### Brano da leggere ###

Quando Marwan lo minacciò di morte l’Imam dapprincipio disse: “Noi tutti apparteniamo a Dio e ritorneremo verso di Lui“, poi aggiungendo: “Quando la Umma Islamica è alle prese con un capo come Yazid, bisogna dire addio all’Islam” (11).
L’Imam Hosseyn (A) ha insegnato al mondo intero la lezione della libertà e della resistenza contro l’oppressione e la prepotenza, e ha fatto capire che un uomo libero non afferma mai l’ingiusto e non gli si sottomette.
L’Imam di fronte alle proposte di suo fratello Mohammad Hanife, che gli consigliava di emigrare verso città e confini lontani, rispose: “Giuro nel nome di Dio che se anche non avrò alcun rifugio non mi sottometterò mai a Yazid” (12).
L’Imam Hosseyn (A) non volle sostenere un governo criminale come quello di Yazid, a costo di mettere a repentaglio la propria vita e quella della propria famiglia. E questo è un evento grandioso ed eterno, che è rimasto in ricordo a tutta l’umanità quale modello e simbolo dell’onore.
L’Imam diceva: “Ibn Ziad ci ha messo di fronte ad un bivio: da una parte è la via della religione e della shari’at (Legge Divina), dall’altra è la via della bassezza e della vergogna, ma sono ben lontane da noi la bassezza e la vergogna. Dio e il Suo Profeta non vogliono, i credenti e le anime sante che ci hanno educato rifiutano, ed infine gli uomini buoni non condividono che noi si preferisca l’obbedienza a persone vili al sacrificio generoso” (13).
Quando nel corso del combattimento, gli proposero di accettare la sottomissione, disse: “No, nel nome di Dio, non vi darò la mano per bassezza e non accetterò il vostro governo da schiavo” (14)
Stabilire i valori divini ed etici e lottare contro che ostacolano la loro pratica, è compito dei Profeti di Dio e delle guide religiose. Dio Altissimo nel Corano dice: “Invero inviammo i nostri messaggeri con prove inequivocabili e facemmo scendere con loro la Scrittura e la Bilancia (la Legge) affinché gli uomini osservassero l’equità” (15).

###

Il tuo compito: Trascrivi il brano sull'Imam Hosseyn tra "Quando Marwan lo" e "gli si sottomette.", entrambi inclusi, sostituendo "resistenza" con "opposizione".

### Elenco ###

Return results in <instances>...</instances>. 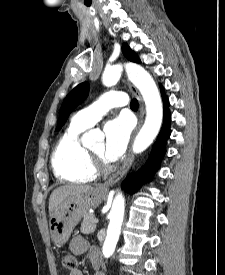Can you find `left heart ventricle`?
I'll return each mask as SVG.
<instances>
[{"label":"left heart ventricle","mask_w":225,"mask_h":275,"mask_svg":"<svg viewBox=\"0 0 225 275\" xmlns=\"http://www.w3.org/2000/svg\"><path fill=\"white\" fill-rule=\"evenodd\" d=\"M103 150H104V144L103 142H99L97 145H95L93 148H91V151L100 155L103 158Z\"/></svg>","instance_id":"left-heart-ventricle-1"}]
</instances>
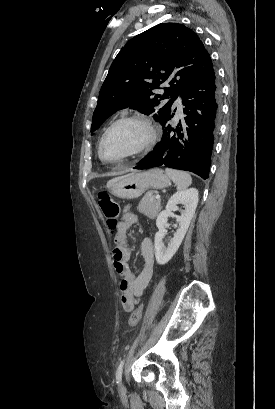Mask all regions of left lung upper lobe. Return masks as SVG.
I'll use <instances>...</instances> for the list:
<instances>
[{
	"mask_svg": "<svg viewBox=\"0 0 275 409\" xmlns=\"http://www.w3.org/2000/svg\"><path fill=\"white\" fill-rule=\"evenodd\" d=\"M213 67L197 34L179 23H161L135 36L118 53L102 85L91 132L113 113L132 108L161 124L184 88ZM168 83L163 94L160 84ZM171 98L168 102L163 100Z\"/></svg>",
	"mask_w": 275,
	"mask_h": 409,
	"instance_id": "1",
	"label": "left lung upper lobe"
}]
</instances>
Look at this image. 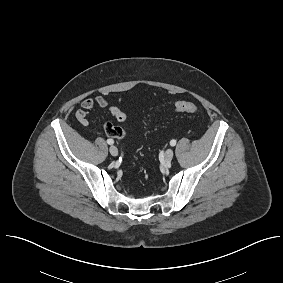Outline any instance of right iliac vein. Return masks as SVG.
Segmentation results:
<instances>
[{"mask_svg": "<svg viewBox=\"0 0 283 283\" xmlns=\"http://www.w3.org/2000/svg\"><path fill=\"white\" fill-rule=\"evenodd\" d=\"M109 152H110V154H111L112 156H117V155H118V149H117V147H115V146H111V147L109 148Z\"/></svg>", "mask_w": 283, "mask_h": 283, "instance_id": "63e3f726", "label": "right iliac vein"}]
</instances>
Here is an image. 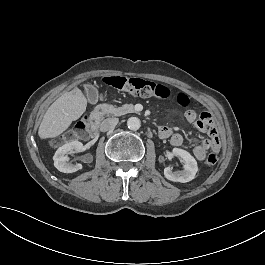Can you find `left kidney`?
Instances as JSON below:
<instances>
[{"instance_id": "1", "label": "left kidney", "mask_w": 265, "mask_h": 265, "mask_svg": "<svg viewBox=\"0 0 265 265\" xmlns=\"http://www.w3.org/2000/svg\"><path fill=\"white\" fill-rule=\"evenodd\" d=\"M172 154L174 156H179L184 161V170L173 172L170 167L164 169V175L168 180L174 182L186 183L195 178L198 171V166L195 158L186 150L180 148H173Z\"/></svg>"}]
</instances>
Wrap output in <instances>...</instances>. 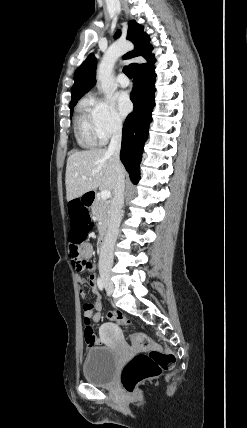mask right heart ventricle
I'll use <instances>...</instances> for the list:
<instances>
[{
	"label": "right heart ventricle",
	"mask_w": 247,
	"mask_h": 428,
	"mask_svg": "<svg viewBox=\"0 0 247 428\" xmlns=\"http://www.w3.org/2000/svg\"><path fill=\"white\" fill-rule=\"evenodd\" d=\"M75 136L79 145L84 148H92L97 145L98 137L91 114V104L88 102L81 104L75 117Z\"/></svg>",
	"instance_id": "1"
}]
</instances>
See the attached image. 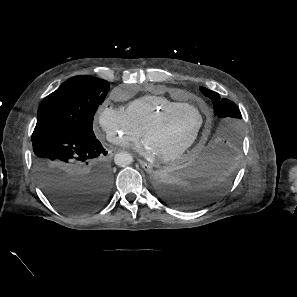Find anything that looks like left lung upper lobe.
Segmentation results:
<instances>
[{
	"label": "left lung upper lobe",
	"mask_w": 297,
	"mask_h": 297,
	"mask_svg": "<svg viewBox=\"0 0 297 297\" xmlns=\"http://www.w3.org/2000/svg\"><path fill=\"white\" fill-rule=\"evenodd\" d=\"M201 92L209 97L214 106V113L218 119L215 130L211 134L208 143H217L222 148L238 152L241 143V113L239 108L230 101L220 97L212 90L200 87Z\"/></svg>",
	"instance_id": "obj_1"
}]
</instances>
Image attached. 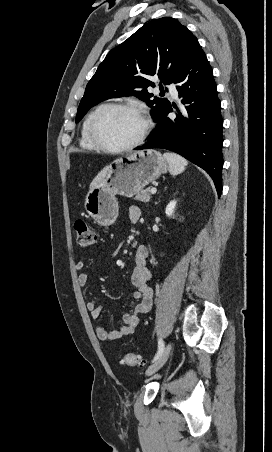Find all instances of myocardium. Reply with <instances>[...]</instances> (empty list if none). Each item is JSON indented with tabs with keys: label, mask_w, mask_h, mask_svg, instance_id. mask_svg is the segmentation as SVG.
Listing matches in <instances>:
<instances>
[{
	"label": "myocardium",
	"mask_w": 272,
	"mask_h": 452,
	"mask_svg": "<svg viewBox=\"0 0 272 452\" xmlns=\"http://www.w3.org/2000/svg\"><path fill=\"white\" fill-rule=\"evenodd\" d=\"M121 109L132 112L142 121V130L138 137L131 143L123 146H112L103 141L96 131V122L99 116L107 110ZM151 123L147 115L137 106L128 103H106L99 106L90 116L87 123V133L92 143L98 148L110 153H123L135 149L141 145L149 134Z\"/></svg>",
	"instance_id": "f54148a6"
}]
</instances>
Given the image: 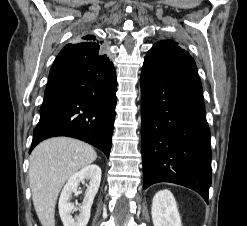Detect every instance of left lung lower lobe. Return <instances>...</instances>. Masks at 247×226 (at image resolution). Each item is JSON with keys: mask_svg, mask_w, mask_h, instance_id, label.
I'll use <instances>...</instances> for the list:
<instances>
[{"mask_svg": "<svg viewBox=\"0 0 247 226\" xmlns=\"http://www.w3.org/2000/svg\"><path fill=\"white\" fill-rule=\"evenodd\" d=\"M144 188L179 184L208 202L210 130L193 58L180 46L154 45L141 73Z\"/></svg>", "mask_w": 247, "mask_h": 226, "instance_id": "left-lung-lower-lobe-1", "label": "left lung lower lobe"}]
</instances>
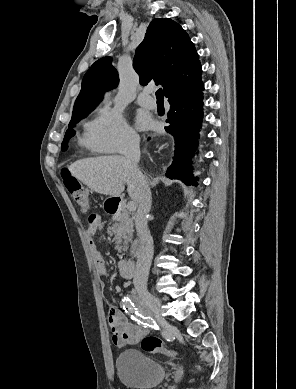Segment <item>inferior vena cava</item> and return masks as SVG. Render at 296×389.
Segmentation results:
<instances>
[{"label":"inferior vena cava","mask_w":296,"mask_h":389,"mask_svg":"<svg viewBox=\"0 0 296 389\" xmlns=\"http://www.w3.org/2000/svg\"><path fill=\"white\" fill-rule=\"evenodd\" d=\"M139 144L140 137L134 133L129 134L126 138L123 153L133 174L137 178L140 187V199L139 206L135 214V225L143 248V254L138 259L133 284L138 296L142 299H147L150 297L147 290V281L153 249V240L149 234L147 226V215L151 209L152 197L147 180L138 168V162L140 159Z\"/></svg>","instance_id":"inferior-vena-cava-1"}]
</instances>
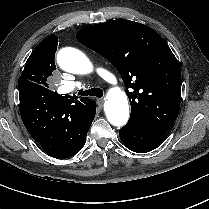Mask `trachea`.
I'll use <instances>...</instances> for the list:
<instances>
[{"label": "trachea", "mask_w": 209, "mask_h": 209, "mask_svg": "<svg viewBox=\"0 0 209 209\" xmlns=\"http://www.w3.org/2000/svg\"><path fill=\"white\" fill-rule=\"evenodd\" d=\"M78 95L80 96H95L101 98L103 96V90L100 88H91L89 90H79Z\"/></svg>", "instance_id": "obj_1"}]
</instances>
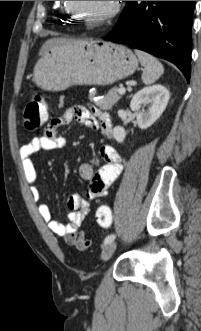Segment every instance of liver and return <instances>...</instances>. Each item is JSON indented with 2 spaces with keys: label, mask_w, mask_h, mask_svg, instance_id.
Segmentation results:
<instances>
[{
  "label": "liver",
  "mask_w": 201,
  "mask_h": 331,
  "mask_svg": "<svg viewBox=\"0 0 201 331\" xmlns=\"http://www.w3.org/2000/svg\"><path fill=\"white\" fill-rule=\"evenodd\" d=\"M68 41L67 39L64 38H52L47 40L41 47L40 49V54L42 55L46 50H48L49 48H51L53 45L58 44V43H62Z\"/></svg>",
  "instance_id": "obj_1"
}]
</instances>
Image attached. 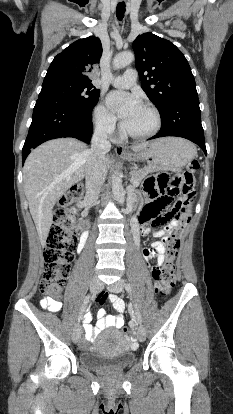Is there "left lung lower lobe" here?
Instances as JSON below:
<instances>
[{"label": "left lung lower lobe", "instance_id": "0a47b994", "mask_svg": "<svg viewBox=\"0 0 233 414\" xmlns=\"http://www.w3.org/2000/svg\"><path fill=\"white\" fill-rule=\"evenodd\" d=\"M160 116L161 129L150 139L165 136L186 138L199 145L205 155L207 154L197 95L173 101Z\"/></svg>", "mask_w": 233, "mask_h": 414}]
</instances>
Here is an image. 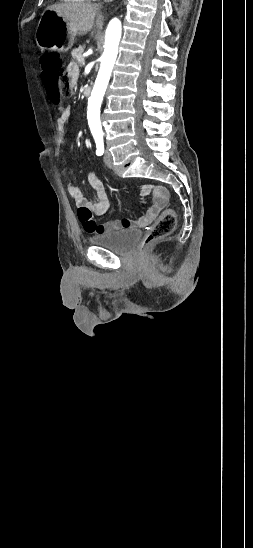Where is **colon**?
<instances>
[{
  "label": "colon",
  "instance_id": "5ec220e1",
  "mask_svg": "<svg viewBox=\"0 0 253 548\" xmlns=\"http://www.w3.org/2000/svg\"><path fill=\"white\" fill-rule=\"evenodd\" d=\"M44 72L41 79L43 89L49 99H54L57 105H64L72 93L71 79L62 70L61 60L55 54H45L41 57ZM176 226V216L173 210H164L147 231L138 246L139 251L145 250L153 242L171 234Z\"/></svg>",
  "mask_w": 253,
  "mask_h": 548
}]
</instances>
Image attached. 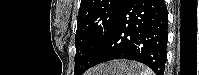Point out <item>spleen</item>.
I'll return each instance as SVG.
<instances>
[{
    "instance_id": "3e777b00",
    "label": "spleen",
    "mask_w": 199,
    "mask_h": 75,
    "mask_svg": "<svg viewBox=\"0 0 199 75\" xmlns=\"http://www.w3.org/2000/svg\"><path fill=\"white\" fill-rule=\"evenodd\" d=\"M142 71H141V75H154L153 71L150 70L149 68H145L143 66H141Z\"/></svg>"
}]
</instances>
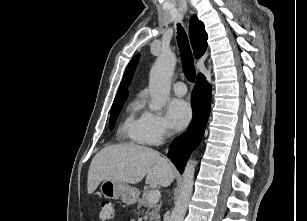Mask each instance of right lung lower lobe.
Listing matches in <instances>:
<instances>
[{"label":"right lung lower lobe","instance_id":"obj_1","mask_svg":"<svg viewBox=\"0 0 307 221\" xmlns=\"http://www.w3.org/2000/svg\"><path fill=\"white\" fill-rule=\"evenodd\" d=\"M211 87L205 77H197L191 104L193 109V120L186 132L177 137L169 148L168 157L175 164L180 173L183 172L186 161L195 149L204 134L207 119L210 113Z\"/></svg>","mask_w":307,"mask_h":221}]
</instances>
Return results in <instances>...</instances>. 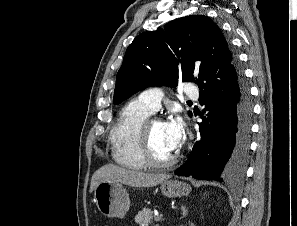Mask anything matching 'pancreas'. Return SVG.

###

Risposta attesa:
Quando Marwan lo minacciò di morte l’Imam dapprincipio disse: “Noi tutti apparteniamo a Dio e ritorneremo verso di Lui“, poi aggiungendo: “Quando la Umma Islamica è alle prese con un capo come Yazid, bisogna dire addio all’Islam” (11).
L’Imam Hosseyn (A) ha insegnato al mondo intero la lezione della libertà e della opposizione contro l’oppressione e la prepotenza, e ha fatto capire che un uomo libero non afferma mai l’ingiusto e non gli si sottomette.